Since graduating last year, I've been on an anti-classics rampage. No longer governed by my professors, I've been free to read whatever I want, whenever I want, and it's been glorious. However, recently I noticed that I felt as though there was something missing in my literary life: I'm done with being wayward, and want to get back to my roots of reading anything and everything, and delving into history through classics.
So, with a little spring in my step, I finally embarked upon reading The Thirty-Nine Steps ... and was met with a dark, almost Gothic novel. Did you ever read The Secret Seven or The Famous Five as a child? Well imagine them, but with a little more death and dark mystery, and you have The Thirty-Nine Steps. Even the title has an almost Blyton-esque air doesn't it?
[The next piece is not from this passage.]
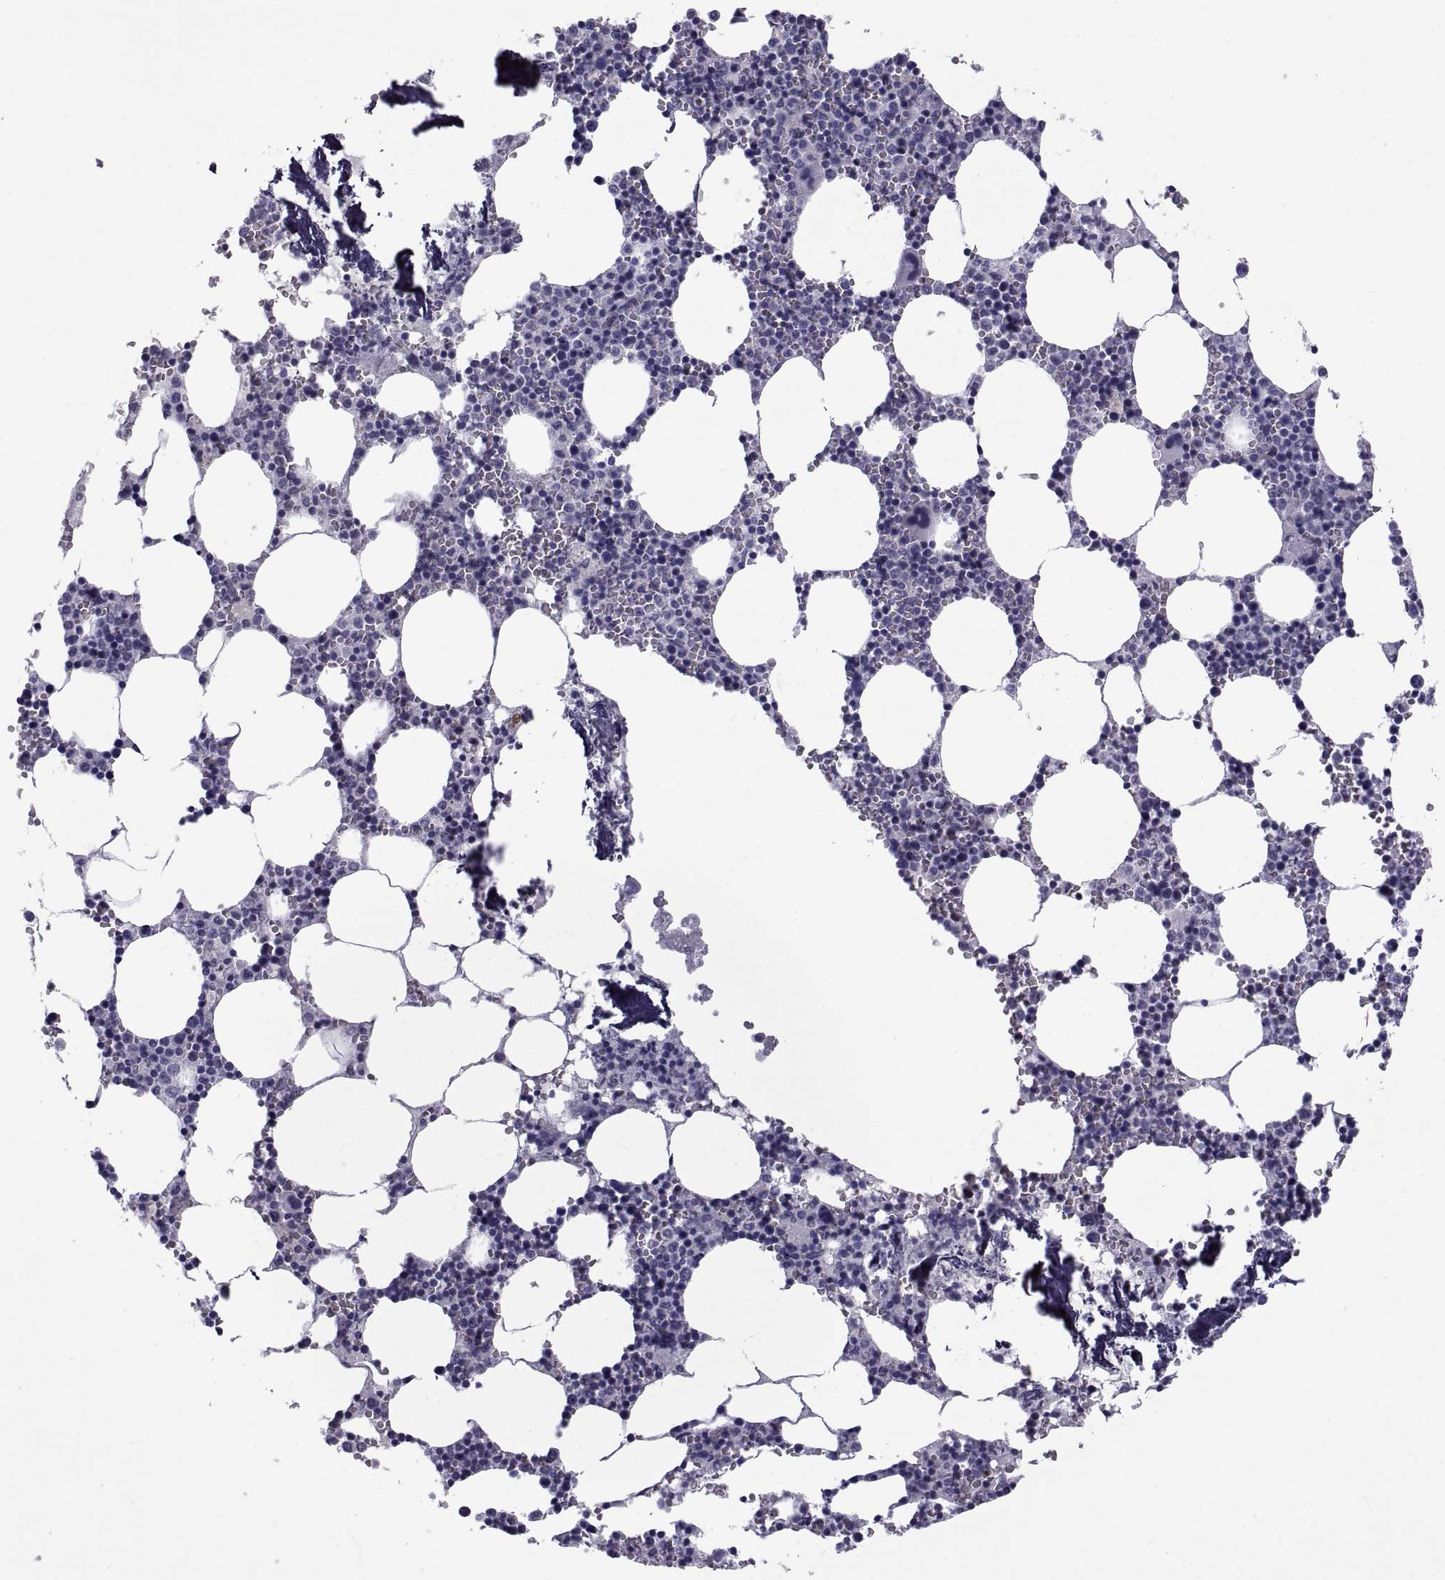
{"staining": {"intensity": "negative", "quantity": "none", "location": "none"}, "tissue": "bone marrow", "cell_type": "Hematopoietic cells", "image_type": "normal", "snomed": [{"axis": "morphology", "description": "Normal tissue, NOS"}, {"axis": "topography", "description": "Bone marrow"}], "caption": "High power microscopy histopathology image of an immunohistochemistry photomicrograph of normal bone marrow, revealing no significant expression in hematopoietic cells.", "gene": "MAGEB1", "patient": {"sex": "female", "age": 64}}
Buchan himself described the novel as a 'shocker' - something which shocks the reader, but liminally remains believable. When I was reading the novel, I was faced with the query - why has this gone down in history as a classic? It's a good book, but the storyline is nothing too special. However, what I failed to recognise at this point is that the book was extraordinary at the time of publication. Modern filmmakers and writers often feature plots that are based around a man on the run, a thriller of movement - this was one of the very first of the type to be published.
Richard Hannay, the novel's protagonist and narrator, is instantly intrigued when a man appears on his doorstep declaring to be 'already dead'. Soon, Hannay is informed that the man has faked his own death, and needs somewhere to hide out from the people that are hunting him. So Hannay, ever resourceful, helps the 'dead man' Scudder to find a real dead body and arrange it so that no one will be able to tell that Scudder is alive and free. Their plan all goes well until Hannay returns to his apartment one night to discover that Scudder has in fact now really been murdered. Feeling implicated in his new found friend's death, Hannay feels as though there is nothing for it but to continue Scudder's work.
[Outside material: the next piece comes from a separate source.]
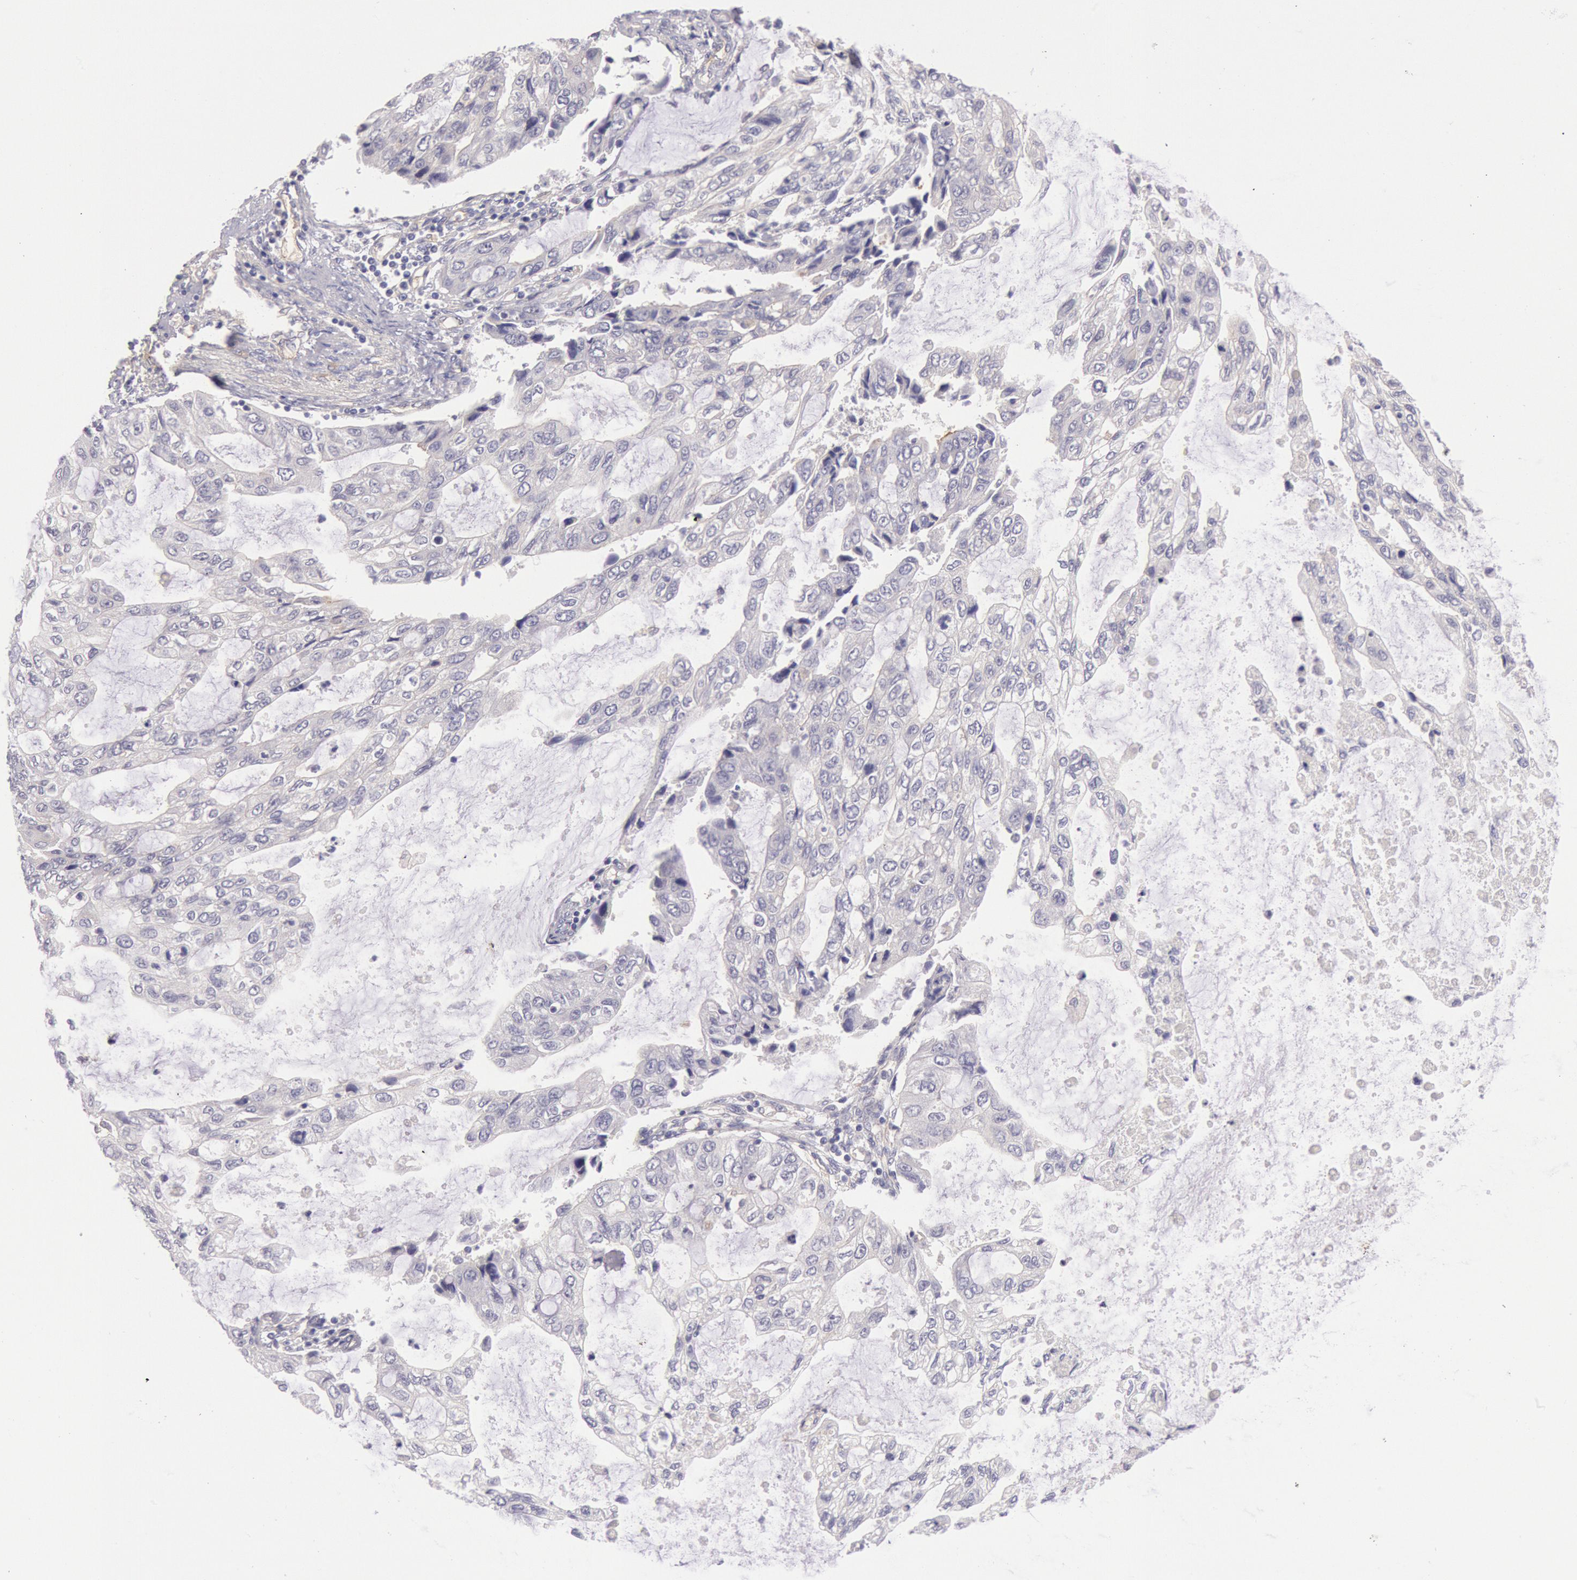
{"staining": {"intensity": "negative", "quantity": "none", "location": "none"}, "tissue": "stomach cancer", "cell_type": "Tumor cells", "image_type": "cancer", "snomed": [{"axis": "morphology", "description": "Adenocarcinoma, NOS"}, {"axis": "topography", "description": "Stomach, upper"}], "caption": "Human stomach adenocarcinoma stained for a protein using immunohistochemistry (IHC) exhibits no positivity in tumor cells.", "gene": "MYO5A", "patient": {"sex": "female", "age": 52}}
It's 1914, and Europe is on the brink of war. Scudder is not merely some unimportant man living amidst the masses in London, but a spy, trying to save England from invasion. Now that he's gone, it's up to Hannay to pick up where he left off. The only problem? Now he's on the run, and the only thing he has to help him is the little coded black book Scudder left behind.
If you're a fan of murder mysteries, then this is definitely something I would add onto your to-read list of Summer 2016!